## Apply what you read
• 1. Name the section titles that the Objective-C++ overview lists under "In this section:".
• 2. In the Objective-C++ overview, reproduce the text from "Apple’s Objective-C compiler" to "your Objective-C applications.", including both.

Apple’s Objective-C compiler allows you to freely mix C++ and Objective-C code in the same source file. This Objective-C/C++ language hybrid is called Objective-C++. With it you can make use of existing C++ libraries from your Objective-C applications.

In this section:

Mixing Objective-C and C++ Language Features
C++ Lexical Ambiguities and Conflicts
Limitations


Mixing Objective-C and C++ Language Features

In Objective-C++, you can call methods from either language in C++ code and in Objective-C methods. Pointers to objects in either language are just pointers, and as such can be used anywhere. For example, you can include pointers to Objective-C objects as data members of C++ classes, and you can include pointers to C++ objects as instance variables of Objective-C classes. Listing 13-1 illustrates this.

Note: Xcode requires that file names have a “.mm” extension for the Objective-C++ extensions to be enabled by the compiler.

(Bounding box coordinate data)
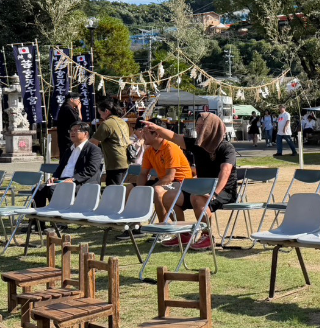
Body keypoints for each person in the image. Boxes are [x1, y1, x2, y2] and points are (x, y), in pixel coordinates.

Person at [142, 114, 236, 250]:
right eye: (197, 125)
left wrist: (215, 193)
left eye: (201, 126)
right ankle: (184, 234)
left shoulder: (226, 148)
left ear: (211, 128)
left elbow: (225, 171)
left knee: (198, 198)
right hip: (200, 190)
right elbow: (174, 137)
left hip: (223, 191)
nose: (197, 128)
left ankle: (207, 236)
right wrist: (157, 128)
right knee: (168, 197)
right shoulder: (197, 145)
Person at [34, 122, 103, 207]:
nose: (72, 133)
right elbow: (61, 167)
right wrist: (54, 177)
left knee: (54, 189)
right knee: (39, 189)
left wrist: (73, 179)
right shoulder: (69, 150)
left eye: (76, 130)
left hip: (80, 182)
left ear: (86, 133)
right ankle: (39, 215)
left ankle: (58, 213)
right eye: (71, 130)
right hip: (63, 180)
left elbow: (91, 169)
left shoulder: (93, 149)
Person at [137, 121, 194, 224]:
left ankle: (162, 226)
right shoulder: (149, 151)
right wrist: (140, 189)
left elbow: (170, 177)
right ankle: (133, 225)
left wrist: (150, 189)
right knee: (131, 188)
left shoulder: (170, 148)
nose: (142, 135)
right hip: (166, 182)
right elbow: (143, 174)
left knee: (157, 190)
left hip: (182, 183)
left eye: (145, 132)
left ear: (156, 134)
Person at [91, 97, 131, 186]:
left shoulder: (107, 124)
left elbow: (93, 142)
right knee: (118, 186)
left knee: (112, 188)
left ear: (106, 111)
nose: (100, 117)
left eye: (100, 113)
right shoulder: (122, 122)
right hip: (125, 158)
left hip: (114, 161)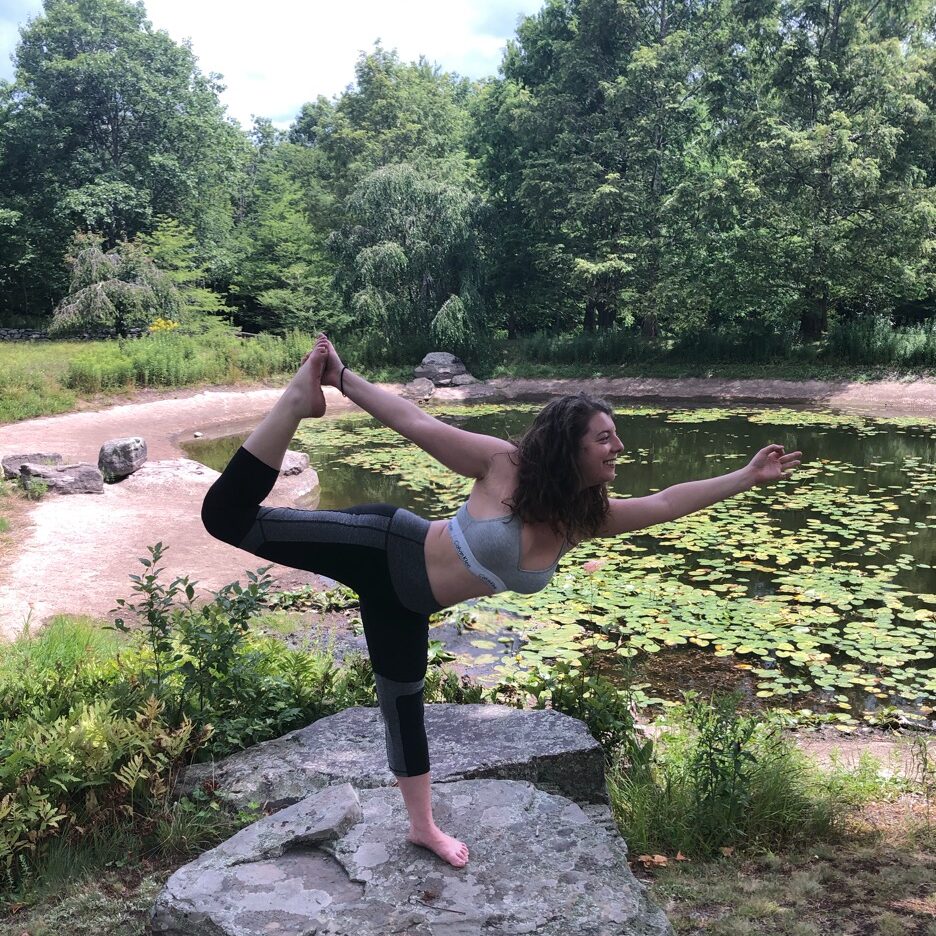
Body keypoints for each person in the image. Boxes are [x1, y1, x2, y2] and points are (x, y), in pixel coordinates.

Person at [201, 334, 803, 868]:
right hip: (383, 546)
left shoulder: (582, 519)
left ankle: (422, 828)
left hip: (406, 606)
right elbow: (414, 422)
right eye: (604, 437)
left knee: (403, 706)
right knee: (226, 517)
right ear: (569, 446)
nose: (619, 446)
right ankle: (295, 402)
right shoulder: (502, 464)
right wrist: (340, 378)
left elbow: (667, 501)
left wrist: (745, 477)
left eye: (615, 436)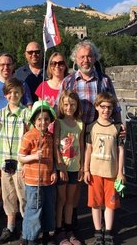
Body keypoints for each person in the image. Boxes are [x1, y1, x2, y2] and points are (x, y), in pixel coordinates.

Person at [60, 40, 123, 226]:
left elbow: (115, 106)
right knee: (75, 175)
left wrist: (119, 127)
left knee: (96, 177)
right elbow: (60, 108)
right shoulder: (68, 80)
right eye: (82, 57)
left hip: (98, 135)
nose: (86, 60)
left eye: (89, 56)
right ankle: (72, 218)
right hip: (74, 134)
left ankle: (101, 219)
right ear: (76, 59)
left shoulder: (104, 80)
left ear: (95, 58)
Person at [0, 77, 29, 245]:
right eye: (10, 92)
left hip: (21, 164)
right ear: (5, 95)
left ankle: (27, 230)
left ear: (22, 94)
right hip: (6, 162)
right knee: (8, 196)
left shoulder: (26, 113)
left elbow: (29, 137)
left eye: (17, 92)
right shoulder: (0, 114)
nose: (13, 95)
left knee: (24, 196)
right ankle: (10, 228)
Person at [83, 92, 125, 245]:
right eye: (103, 107)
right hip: (95, 172)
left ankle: (108, 231)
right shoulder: (91, 127)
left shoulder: (117, 128)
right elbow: (88, 149)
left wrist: (120, 172)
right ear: (96, 107)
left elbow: (121, 151)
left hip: (111, 173)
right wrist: (85, 169)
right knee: (95, 203)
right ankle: (97, 231)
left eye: (109, 107)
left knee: (110, 204)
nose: (106, 110)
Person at [18, 100, 57, 245]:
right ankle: (29, 236)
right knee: (33, 209)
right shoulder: (29, 135)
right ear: (34, 120)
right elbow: (20, 157)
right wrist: (34, 156)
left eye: (46, 119)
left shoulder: (49, 136)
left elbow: (52, 157)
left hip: (47, 179)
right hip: (33, 181)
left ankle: (46, 233)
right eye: (39, 119)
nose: (43, 122)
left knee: (48, 208)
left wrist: (53, 171)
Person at [54, 90, 84, 245]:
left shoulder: (80, 123)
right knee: (61, 199)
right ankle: (59, 230)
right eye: (66, 104)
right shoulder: (59, 122)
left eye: (72, 104)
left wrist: (82, 167)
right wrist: (60, 167)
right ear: (61, 105)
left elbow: (82, 146)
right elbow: (56, 145)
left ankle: (69, 228)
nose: (69, 107)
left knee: (71, 200)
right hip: (63, 168)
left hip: (75, 167)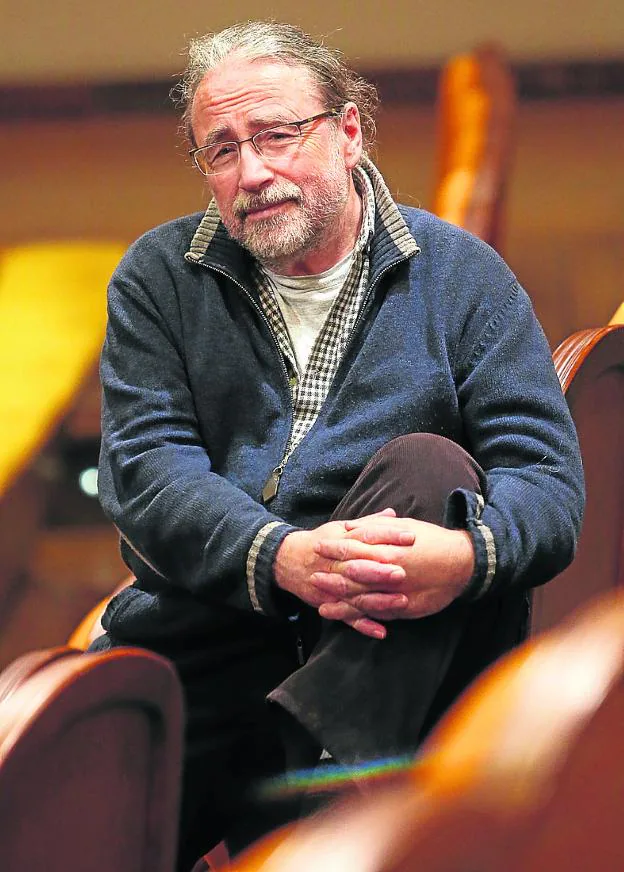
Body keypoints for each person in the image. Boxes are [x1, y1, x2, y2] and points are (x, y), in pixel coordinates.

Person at [91, 20, 584, 871]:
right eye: (222, 151)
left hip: (396, 655)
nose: (252, 172)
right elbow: (146, 472)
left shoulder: (461, 276)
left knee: (431, 467)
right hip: (206, 637)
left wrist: (467, 557)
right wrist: (278, 554)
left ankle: (314, 796)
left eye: (277, 135)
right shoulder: (159, 276)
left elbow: (547, 481)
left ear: (348, 131)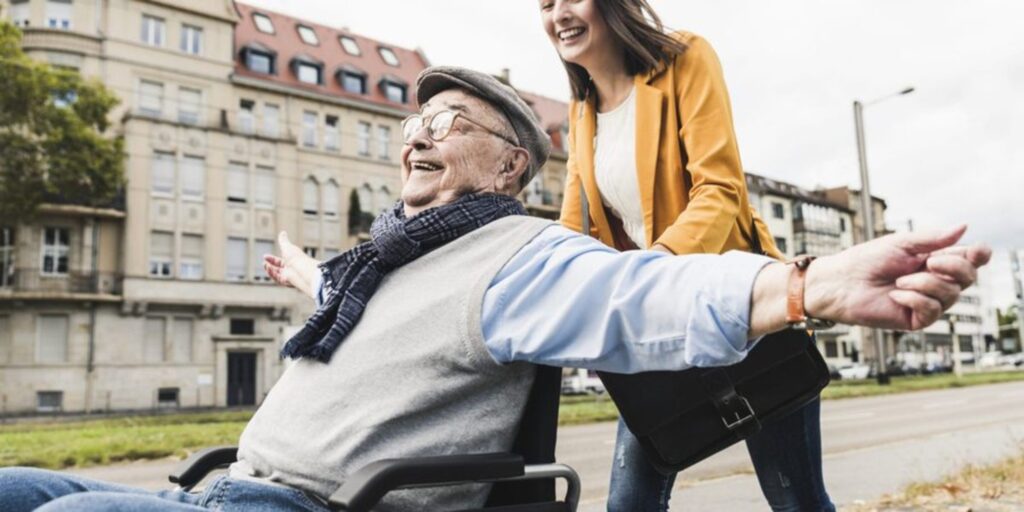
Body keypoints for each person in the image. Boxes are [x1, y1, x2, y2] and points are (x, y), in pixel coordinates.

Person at [0, 67, 990, 512]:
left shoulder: (517, 250)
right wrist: (308, 275)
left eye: (454, 119)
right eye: (417, 117)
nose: (421, 129)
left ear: (511, 164)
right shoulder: (379, 260)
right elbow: (353, 327)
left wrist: (807, 281)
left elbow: (638, 295)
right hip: (219, 486)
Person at [539, 0, 833, 509]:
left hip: (746, 311)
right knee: (629, 504)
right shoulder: (581, 111)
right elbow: (574, 228)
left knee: (797, 501)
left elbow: (720, 189)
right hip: (660, 327)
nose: (558, 13)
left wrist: (651, 274)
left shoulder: (686, 58)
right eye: (545, 3)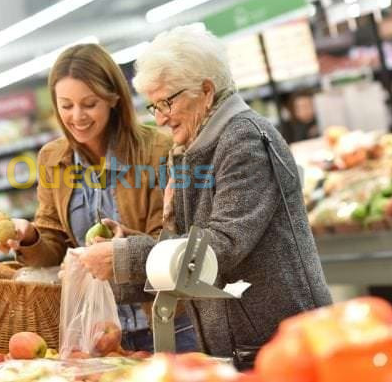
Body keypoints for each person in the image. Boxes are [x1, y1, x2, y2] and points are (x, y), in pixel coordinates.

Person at [77, 25, 332, 367]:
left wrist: (125, 258)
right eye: (153, 106)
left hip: (278, 342)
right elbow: (187, 246)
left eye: (167, 101)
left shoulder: (243, 140)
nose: (161, 118)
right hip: (241, 342)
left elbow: (220, 246)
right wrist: (125, 252)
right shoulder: (191, 147)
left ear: (207, 91)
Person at [0, 43, 197, 353]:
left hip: (166, 324)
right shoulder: (52, 158)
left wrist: (120, 251)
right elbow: (55, 243)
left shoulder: (159, 151)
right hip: (96, 330)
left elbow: (171, 240)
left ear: (113, 99)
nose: (77, 116)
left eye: (89, 103)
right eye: (66, 105)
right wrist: (26, 235)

## Results for the exercise
• 1.
Mixing Objective-C and C++ Language Features
C++ Lexical Ambiguities and Conflicts
Limitations

• 2.
Apple’s Objective-C compiler allows you to freely mix C++ and Objective-C code in the same source file. This Objective-C/C++ language hybrid is called Objective-C++. With it you can make use of existing C++ libraries from your Objective-C applications.